Earlier this year, North Carolina became just the fourth state in the nation to top 1,000 megawatts of installed solar capacity, trailing only California, Arizona and New Jersey as America’s solar leaders. But despite the state’s rapid progress, the looming expiration of the federal investment tax credit for solar energy is creating angst in the marketplace, threatening to eliminate good-paying jobs statewide.
It’s no coincidence that North Carolina is ranked No. 1 in the entire South in installed solar capacity. Effective public policies, like the state’s investment tax credit, renewable energy portfolio standards and the federal investment tax credit, are paying huge dividends for the state’s economy, creating thousands of new jobs and generating hundreds of millions of dollars a year in economic activity.
Powered by a booming utility-scale market, North Carolina added 58 megawatts of new solar capacity in the first quarter of this year, bringing its statewide total to 1,011 MW — enough to power nearly 110,000 homes. Most impressively, the 58 megawatts added represents a robust 66 percent increase over the same quarter last year.
The report went on to point out that North Carolina had increases in Q1 across all solar sectors, with installed residential and commercial system prices dropping 12 percent in the last year — and down nearly 50 percent since 2010. All totaled, $95 million was invested in North Carolina in the first quarter in new solar installations — and $747 million since the beginning of 2014.
A lot of this economic activity is a direct result of the federal investment tax credit. Consider what’s occurred since it was enacted in 2006:
— 150,000 new solar jobs have been added across America.

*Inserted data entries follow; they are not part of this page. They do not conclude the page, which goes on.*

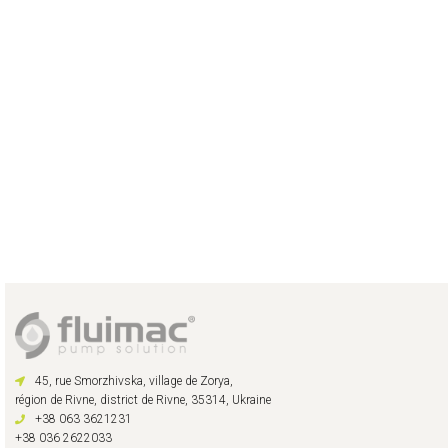
45, rue Smorzhivska, village de Zorya,
région de Rivne, district de Rivne, 35314, Ukraine
+38 063 3621231
+38 036 2622033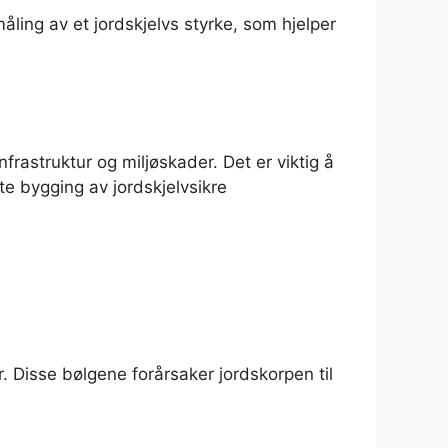
måling av et jordskjelvs styrke, som hjelper
rastruktur og miljøskader. Det er viktig å
te bygging av jordskjelvsikre
r. Disse bølgene forårsaker jordskorpen til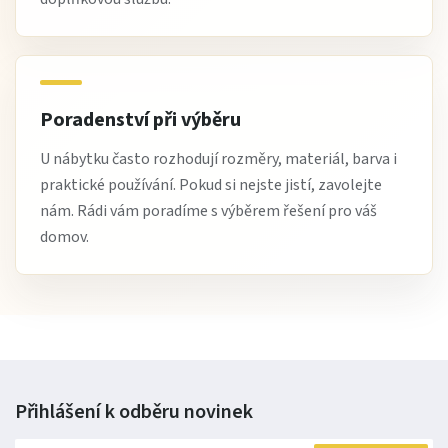
Poradenství při výběru
U nábytku často rozhodují rozměry, materiál, barva i
praktické používání. Pokud si nejste jistí, zavolejte
nám. Rádi vám poradíme s výběrem řešení pro váš
domov.
Přihlášení k odběru
novinek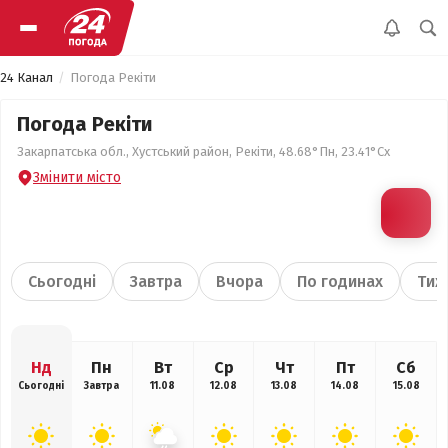
24 Канал
Погода Рекіти
Погода Рекіти
Закарпатська обл., Хустський район, Рекіти, 48.68°Пн, 23.41°Сх
Змінити місто
Сьогодні
Завтра
Вчора
По годинах
Тиж
Нд
Пн
Вт
Ср
Чт
Пт
Сб
Сьогодні
Завтра
11.08
12.08
13.08
14.08
15.08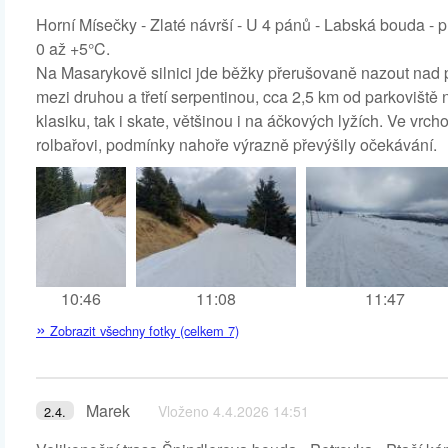
Horní Mísečky - Zlaté návrší - U 4 pánů - Labská bouda - 
0 až +5°C.
Na Masarykově silnici jde běžky přerušovaně nazout nad 
mezi druhou a třetí serpentinou, cca 2,5 km od parkoviště 
klasiku, tak i skate, většinou i na áčkových lyžích. Ve vr
rolbařovi, podmínky nahoře výrazně převýšily očekávání.
10:46
11:08
11:47
»
Zobrazit všechny fotky (celkem 7)
Marek
Vloženo 4.4.2026 14:51
2.4.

— Enough new solar has come online to power 4 million homes.
— More than $66 billion has been invested in new solar installations.
— And one-third of all new electricity added to the U.S. grid last year came from solar.
North Carolina has benefitted greatly from this ramped up activity, with thousands of new jobs being created statewide. To put North Carolina’s remarkable progress in some context, the 1,011 megawatts of solar installed in the state today is twice as much as the entire country had in 2004.
Currently, there are 177 solar companies at work throughout the value chain in North Carolina, employing more than 5,600 people. What’s more, from an environmental perspective, solar installations in North Carolina are helping to offset more than 1 million metric tons of harmful carbon emissions, which is the equivalent of removing 200,000 cars off the state’s roads and highways.
As it stands now, the 30 percent federal investment tax credit will expire at the end of 2016, threatening to derail the rapid progress solar energy is making across North Carolina. By contrast, competing energy sources, such as fossil fuels, have had preferential treatment in the U.S. tax code for up to 100 years, while solar has had the federal investment tax credit as an incentive for private investment for less than 10.
As an industry, we’re strongly urging North Carolina’s congressional delegation to support extending the investment tax credit for at least five years. By then, many analysts are predicting, solar will reach grid parity in most electricity markets, helping to create a level playing field among energy producers, which will benefit consumers, the U.S. economy and our environment. That’s a win-win in anyone’s book.
Rhone Resch is president and CEO of the Solar Energy Industries Association.